WHAT YOU HAVE TO DO:
Each entry should be copied as it stands, leaving the pictures behind.

[Opening DATA FOR ANALYSIS section]

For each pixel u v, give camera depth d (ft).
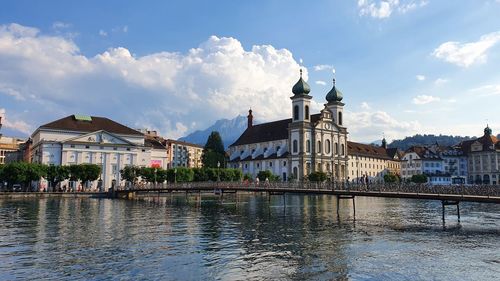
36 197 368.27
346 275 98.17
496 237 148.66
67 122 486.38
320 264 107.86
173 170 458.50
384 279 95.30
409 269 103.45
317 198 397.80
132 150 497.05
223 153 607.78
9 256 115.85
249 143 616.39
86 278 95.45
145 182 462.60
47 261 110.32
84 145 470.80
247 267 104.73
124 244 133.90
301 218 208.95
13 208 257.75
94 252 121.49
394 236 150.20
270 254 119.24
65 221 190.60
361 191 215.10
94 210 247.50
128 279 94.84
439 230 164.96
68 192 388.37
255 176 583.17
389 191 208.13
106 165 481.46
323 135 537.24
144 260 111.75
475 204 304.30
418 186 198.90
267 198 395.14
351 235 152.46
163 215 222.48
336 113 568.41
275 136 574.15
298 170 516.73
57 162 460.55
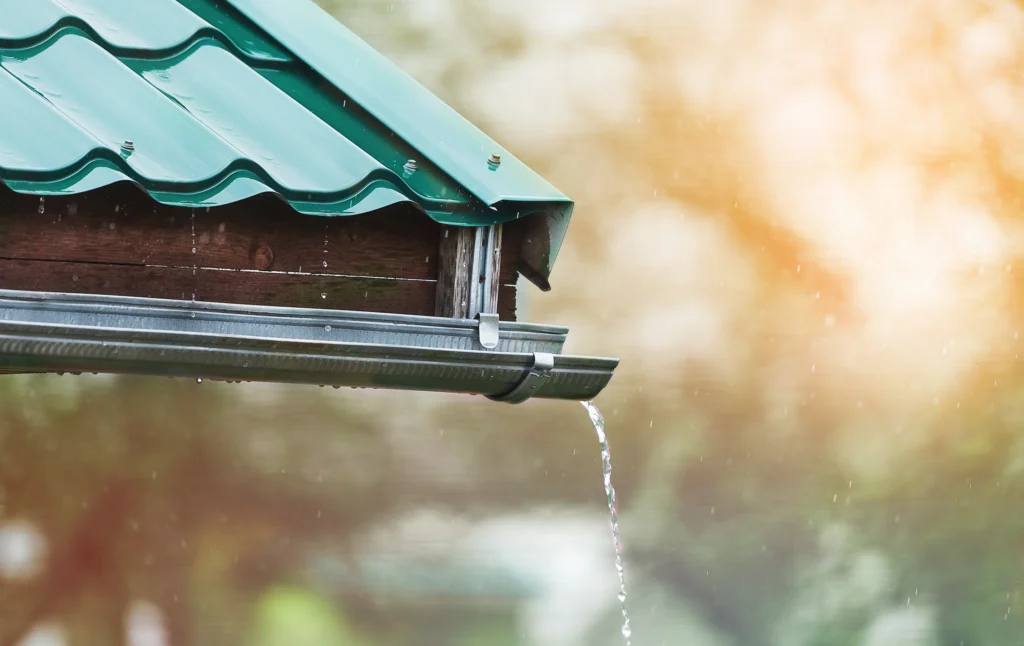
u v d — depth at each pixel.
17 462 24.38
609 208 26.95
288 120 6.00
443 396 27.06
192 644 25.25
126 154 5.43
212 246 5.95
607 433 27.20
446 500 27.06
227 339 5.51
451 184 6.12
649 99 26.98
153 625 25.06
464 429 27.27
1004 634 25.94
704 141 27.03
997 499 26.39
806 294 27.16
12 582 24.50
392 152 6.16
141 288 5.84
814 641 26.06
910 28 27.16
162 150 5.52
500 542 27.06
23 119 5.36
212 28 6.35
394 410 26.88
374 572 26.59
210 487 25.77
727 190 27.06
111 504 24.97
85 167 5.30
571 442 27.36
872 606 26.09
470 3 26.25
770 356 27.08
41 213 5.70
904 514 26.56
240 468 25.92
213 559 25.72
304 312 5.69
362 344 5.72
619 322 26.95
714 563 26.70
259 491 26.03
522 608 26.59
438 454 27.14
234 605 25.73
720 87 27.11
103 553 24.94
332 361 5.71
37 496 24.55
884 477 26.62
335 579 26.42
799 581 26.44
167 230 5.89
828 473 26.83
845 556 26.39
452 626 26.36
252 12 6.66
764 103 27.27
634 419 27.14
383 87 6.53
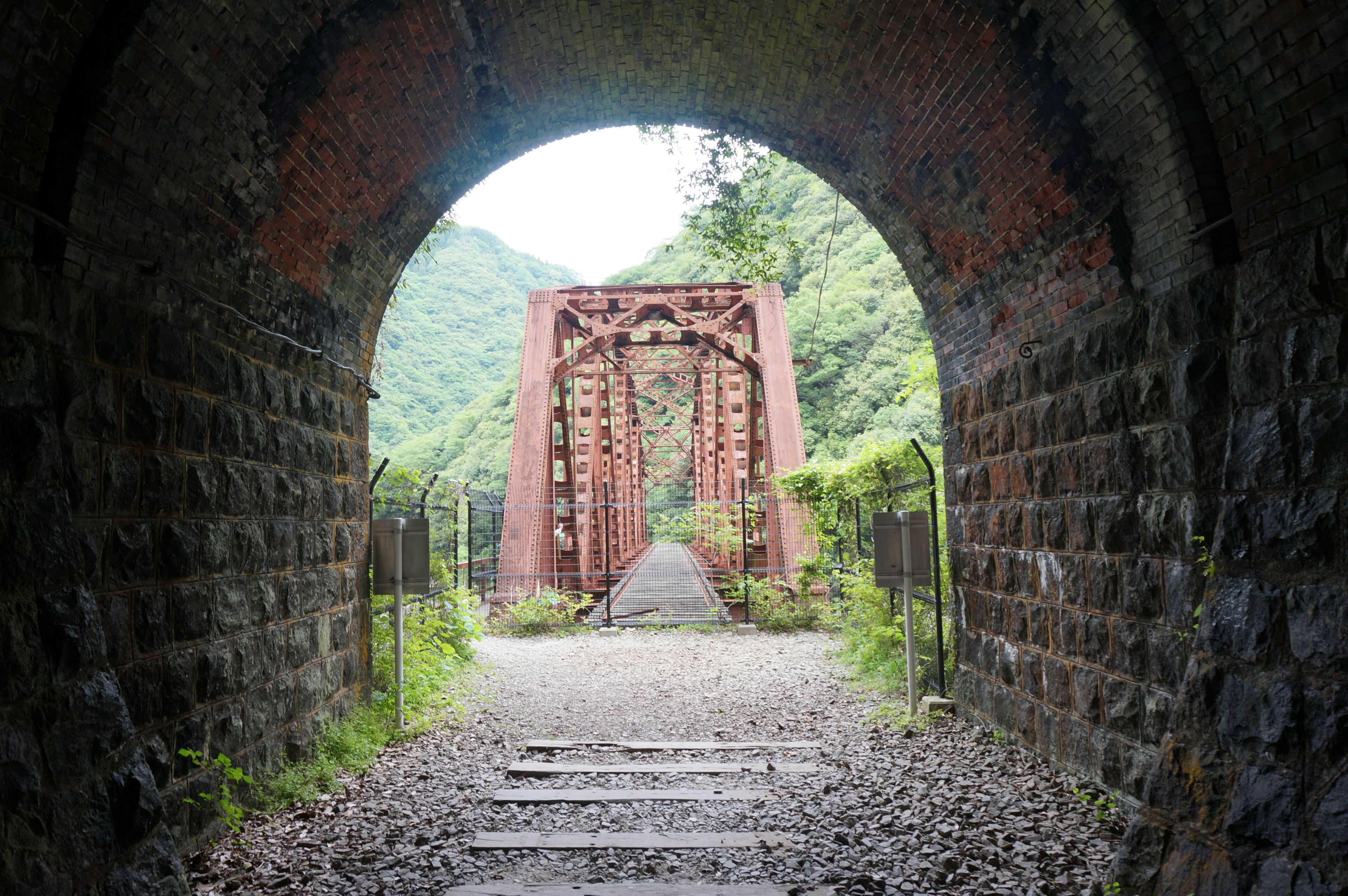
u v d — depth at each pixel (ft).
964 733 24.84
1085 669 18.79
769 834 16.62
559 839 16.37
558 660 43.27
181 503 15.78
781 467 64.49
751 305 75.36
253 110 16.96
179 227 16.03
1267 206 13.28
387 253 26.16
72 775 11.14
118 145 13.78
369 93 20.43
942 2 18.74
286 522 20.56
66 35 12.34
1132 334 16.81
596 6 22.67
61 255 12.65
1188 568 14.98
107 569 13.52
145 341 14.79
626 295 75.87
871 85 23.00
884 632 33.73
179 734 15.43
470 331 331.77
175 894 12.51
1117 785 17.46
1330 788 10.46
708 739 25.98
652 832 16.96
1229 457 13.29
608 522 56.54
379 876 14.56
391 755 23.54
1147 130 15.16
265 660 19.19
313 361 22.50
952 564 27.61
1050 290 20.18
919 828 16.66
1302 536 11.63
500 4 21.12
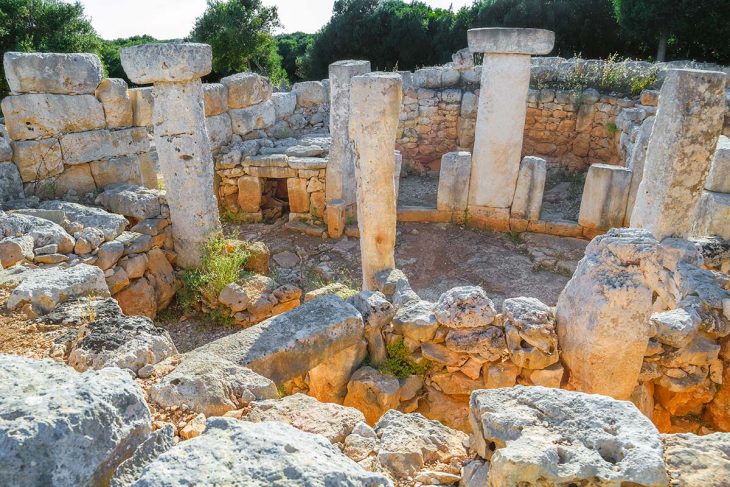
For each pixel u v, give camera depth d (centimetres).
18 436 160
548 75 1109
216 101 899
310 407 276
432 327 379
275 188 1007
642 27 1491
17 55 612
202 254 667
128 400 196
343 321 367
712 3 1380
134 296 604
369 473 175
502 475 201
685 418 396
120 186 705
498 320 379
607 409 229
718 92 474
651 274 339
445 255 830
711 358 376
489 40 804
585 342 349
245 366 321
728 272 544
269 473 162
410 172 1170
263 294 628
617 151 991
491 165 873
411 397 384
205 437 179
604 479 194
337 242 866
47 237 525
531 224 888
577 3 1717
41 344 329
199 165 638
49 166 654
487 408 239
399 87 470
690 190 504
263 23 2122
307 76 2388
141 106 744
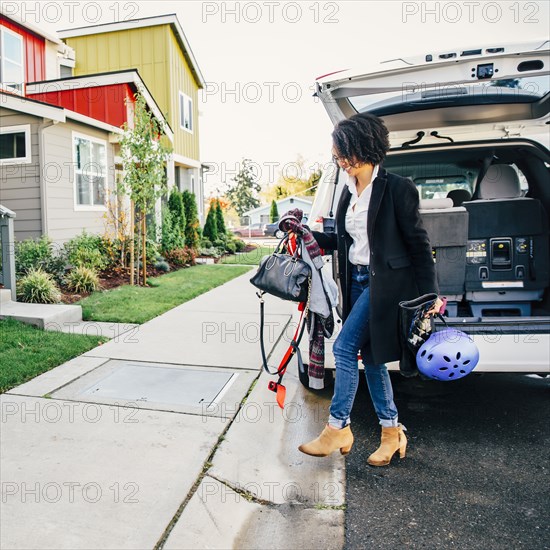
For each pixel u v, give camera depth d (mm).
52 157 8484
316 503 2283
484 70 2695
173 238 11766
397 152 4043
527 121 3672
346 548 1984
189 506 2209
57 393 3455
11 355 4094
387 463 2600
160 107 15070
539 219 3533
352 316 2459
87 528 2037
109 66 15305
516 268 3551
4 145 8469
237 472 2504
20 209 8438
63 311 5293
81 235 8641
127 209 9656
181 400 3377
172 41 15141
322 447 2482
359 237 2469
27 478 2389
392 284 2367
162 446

[Closing DATA FOR ANALYSIS section]

RESPONSE TO THE TASK:
For each pixel u v, give camera depth d (ft).
36 197 368.27
346 275 98.17
496 237 148.66
67 122 486.38
320 264 107.86
173 170 458.50
384 279 95.30
409 269 103.45
317 198 397.80
132 150 497.05
223 153 607.78
9 256 115.85
249 143 616.39
86 278 95.45
145 182 462.60
47 261 110.32
84 145 470.80
247 267 104.73
124 244 133.90
301 218 208.95
13 208 257.75
94 252 121.49
394 236 150.20
270 254 119.24
65 221 190.60
361 191 215.10
94 210 247.50
128 279 94.84
439 230 164.96
68 192 388.37
255 176 583.17
389 191 208.13
106 165 481.46
323 135 537.24
144 260 111.75
475 204 304.30
418 186 198.90
267 198 395.14
351 235 152.46
163 215 222.48
336 113 568.41
275 136 574.15
298 170 516.73
57 162 460.55
u v d — depth at each pixel.
17 462 24.38
609 208 26.95
288 120 6.00
443 396 27.06
192 644 25.25
126 154 5.43
212 246 5.95
607 433 27.20
446 500 27.06
227 339 5.51
451 184 6.12
649 99 26.98
153 625 25.06
464 429 27.27
1004 634 25.94
704 141 27.03
997 499 26.39
806 294 27.16
12 582 24.50
392 152 6.16
141 288 5.84
814 641 26.06
910 28 27.16
162 150 5.52
500 542 27.06
23 119 5.36
212 28 6.35
394 410 26.88
374 572 26.59
210 487 25.77
727 190 27.06
111 504 24.97
85 167 5.30
571 442 27.36
872 606 26.09
470 3 26.25
770 356 27.08
41 213 5.70
904 514 26.56
240 468 25.92
213 559 25.72
304 312 5.69
362 344 5.72
619 322 26.95
714 563 26.70
259 491 26.03
522 608 26.59
438 454 27.14
234 605 25.73
720 87 27.11
103 553 24.94
332 361 5.71
37 496 24.55
884 477 26.62
335 579 26.42
799 581 26.44
167 230 5.89
828 473 26.83
845 556 26.39
452 626 26.36
252 12 6.66
764 103 27.27
634 419 27.14
383 87 6.53
u v d — depth at each pixel (ft).
964 733 24.84
1085 669 18.79
769 834 16.62
559 839 16.37
558 660 43.27
181 503 15.78
781 467 64.49
751 305 75.36
253 110 16.96
179 227 16.03
1267 206 13.28
387 253 26.16
72 775 11.14
118 145 13.78
369 93 20.43
942 2 18.74
286 522 20.56
66 35 12.34
1132 334 16.81
596 6 22.67
61 255 12.65
1188 568 14.98
107 569 13.52
145 341 14.79
626 295 75.87
871 85 23.00
884 632 33.73
179 734 15.43
470 331 331.77
175 894 12.51
1117 785 17.46
1330 788 10.46
708 739 25.98
652 832 16.96
1229 457 13.29
608 522 56.54
379 876 14.56
391 755 23.54
1147 130 15.16
265 660 19.19
313 361 22.50
952 564 27.61
1050 290 20.18
919 828 16.66
1302 536 11.63
500 4 21.12
For each pixel u v, give camera depth d (centimetres).
18 436 160
548 75 1109
216 101 899
310 407 276
432 327 379
275 188 1007
642 27 1491
17 55 612
202 254 667
128 400 196
343 321 367
712 3 1380
134 296 604
369 473 175
502 475 201
685 418 396
120 186 705
498 320 379
607 409 229
718 92 474
651 274 339
445 255 830
711 358 376
489 40 804
585 342 349
245 366 321
728 272 544
269 473 162
410 172 1170
263 294 628
617 151 991
491 165 873
411 397 384
205 437 179
604 479 194
337 242 866
47 237 525
531 224 888
577 3 1717
41 344 329
199 165 638
49 166 654
487 408 239
399 87 470
690 190 504
263 23 2122
307 76 2388
141 106 744
For each pixel u v, give camera depth d (mm).
52 157 8484
316 503 2283
484 70 2695
173 238 11766
397 152 4043
527 121 3672
346 548 1984
189 506 2209
57 393 3455
11 355 4094
387 463 2600
160 107 15070
539 219 3533
352 316 2459
87 528 2037
109 66 15305
516 268 3551
4 145 8469
237 472 2504
20 209 8438
63 311 5293
81 235 8641
127 209 9656
181 400 3377
172 41 15141
322 447 2482
359 237 2469
27 478 2389
392 284 2367
162 446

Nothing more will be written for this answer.